Une grand-mère russe doit s’occuper de ses petits-enfants, leur préparer à manger et se ficher de la mode: pour Olga Kondracheva, 71 ans, poser pour un magazine féminin est une façon de lutter contre ces clichés à la peau dure.
« J’ai déjà plus de 70 ans mais ma vie ne fait que commencer, et elle est si intéressante », dit cette femme mince aux cheveux blancs ondulés, à quelques minutes d’une séance photo organisée dans un élégant studio du centre de Moscou pour l’édition russe de Cosmopolitan. A son âge, Olga Kondracheva a déjà vécu plusieurs vies : elle a participé à des expéditions zoologiques à travers la Russie, joué des rôles de figurantes au cinéma… et est aujourd’hui mannequin. Elle explique n' »avoir jamais fait de formation pour mannequins » mais avoir « toujours été fascinée par ce métier ».
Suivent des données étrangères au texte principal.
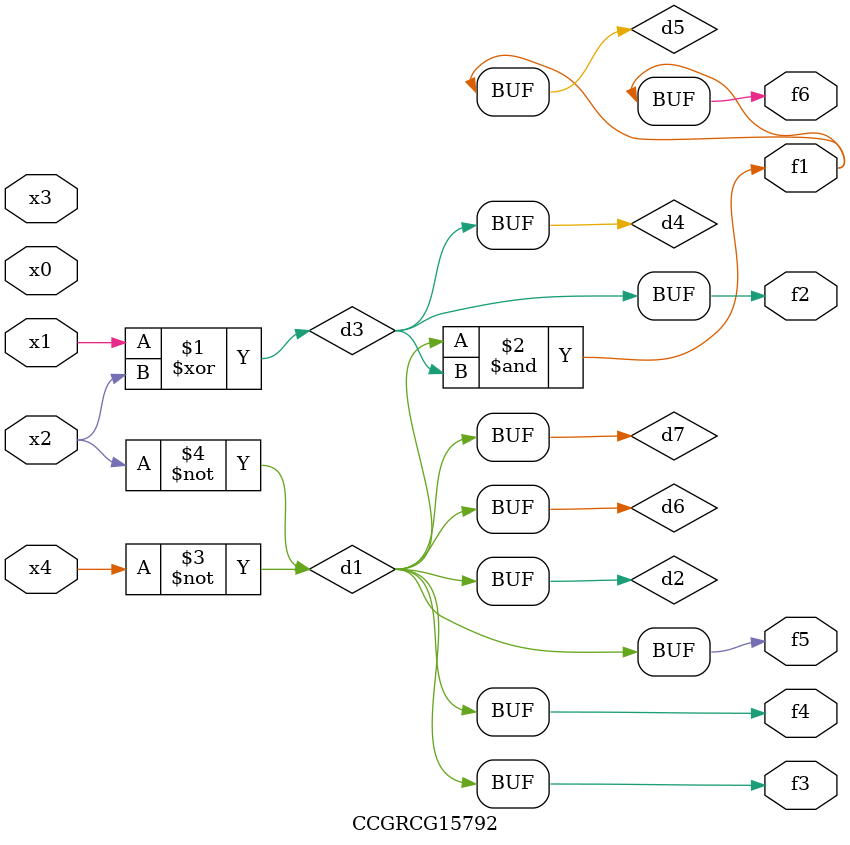
<source format=v>
module CCGRCG15792(
	input x0, x1, x2, x3, x4,
	output f1, f2, f3, f4, f5, f6
);

	wire d1, d2, d3, d4, d5, d6, d7;

	not (d1, x4);
	not (d2, x2);
	xor (d3, x1, x2);
	buf (d4, d3);
	and (d5, d1, d3);
	buf (d6, d1, d2);
	buf (d7, d2);
	assign f1 = d5;
	assign f2 = d4;
	assign f3 = d7;
	assign f4 = d7;
	assign f5 = d7;
	assign f6 = d5;
endmodule

</source>
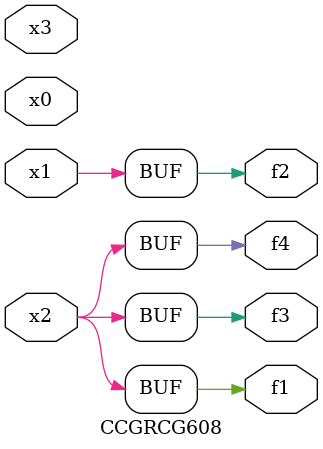
<source format=v>
module CCGRCG608(
	input x0, x1, x2, x3,
	output f1, f2, f3, f4
);
	assign f1 = x2;
	assign f2 = x1;
	assign f3 = x2;
	assign f4 = x2;
endmodule

</source>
« Je découvre un aspect de moi tout à fait différent. Quand je suis bien coiffée, bien maquillée, bien habillée et qu’il y a une bonne musique qui joue, c’est magnifique, incomparable! », s’exclame-t-elle. C’est grâce au projet Oldushka, lancé sur Internet par le photographe Igor Gavar, qu’Olga s’est retrouvée devant l’objectif d’un appareil photo professionnel. Oldushka, qui fusionne les mots anglais « old » (vieux) et russe « babouchka » (grand-mère), vise à mettre en valeur la beauté des personnes âgées, leur visage et leur style, dignes « de vrais mannequins », assure le photographe.
« Je voulais montrer que des personnes âgées sont capables de travailler dans l’industrie de la mode et qu’elles peuvent être belles, avec des rides et des cheveux blancs », explique celui qui se dit passionné par la beauté du troisième âge. Il trouve ses modèles en pleine rue, dans un supermarché, sur une piste de danse ou encore sur une terrasse. Alors qu’une pension de retraite en Russie, un pays à la population vieillissante, est d’environ 200 euros par mois en moyenne, ce projet permet aussi aux modèles de gagner « un petit revenu supplémentaire », souligne-t-il.
« Une petite fête »
Ce photographe a réussi à organiser de nombreuses séances photos pour une dizaine de « muses », parmi lesquelles Olga Kondracheva, mais aussi Irina Denissova, une ancienne hôtesse de l’air de 80 ans ou encore une ingénieure à la retraite, Lioudmila Brajkina, 64 ans. Ces grands-mères assurent que ces quelques shootings de mode pour des catalogues de stylistes russes ou encore des revues du design et des publicités leur ont permis de voir la vie différemment.
« Cela a ajouté de la couleur à ma vie. C’est toujours si joyeux, si positif! », se réjouit Lioudmila Brajkina. « Pendant les séances photos, on me voit différemment que ce que je vois, moi, dans mon miroir. Ca fait plaisir. C’est comme une petite fête! », sourit-elle. Mais leurs proches ont parfois du mal à comprendre leur enthousiasme.
« Au début, mon mari était très fâché, il me demandait tout le temps: +Pourquoi tu fais ça ? », se souvient Olga Kondracheva. « Ensuite, il a vu que cela me donnait une vie intéressante, très active, qui me permet de rester en forme. Et maintenant, il me soutient ». Selon l’ONG russe Dobroïe delo (Bonne action), qui vient en aide aux personnes âgées en difficulté, « le stéréotype d’une femme à la retraite qui reste à la maison et garde ses petits-enfants est en train de changer ».
Alors que l’âge de la retraite en Russie est de 55 ans pour les femmes et de 60 ans pour les hommes, « les retraités russes font des miracles: ils travaillent comme bénévoles, ils mobilisent les jeunes et organisent même des concours de beauté » pour le troisième âge, énumère le responsable de cette ONG, Edouard Karioukhine. Actuellement, le pourcentage de ceux qui ont dépassé l’âge de partir en retraite dans la population russe est de 24,6% et il devrait atteindre 27% d’ici 2025, soit 39,9 millions de personnes, selon le ministère de la Santé.
« Le potentiel des personnes âgées est colossal. Il faut juste les aider à organiser leurs loisirs », affirme Edouard Karioukhine.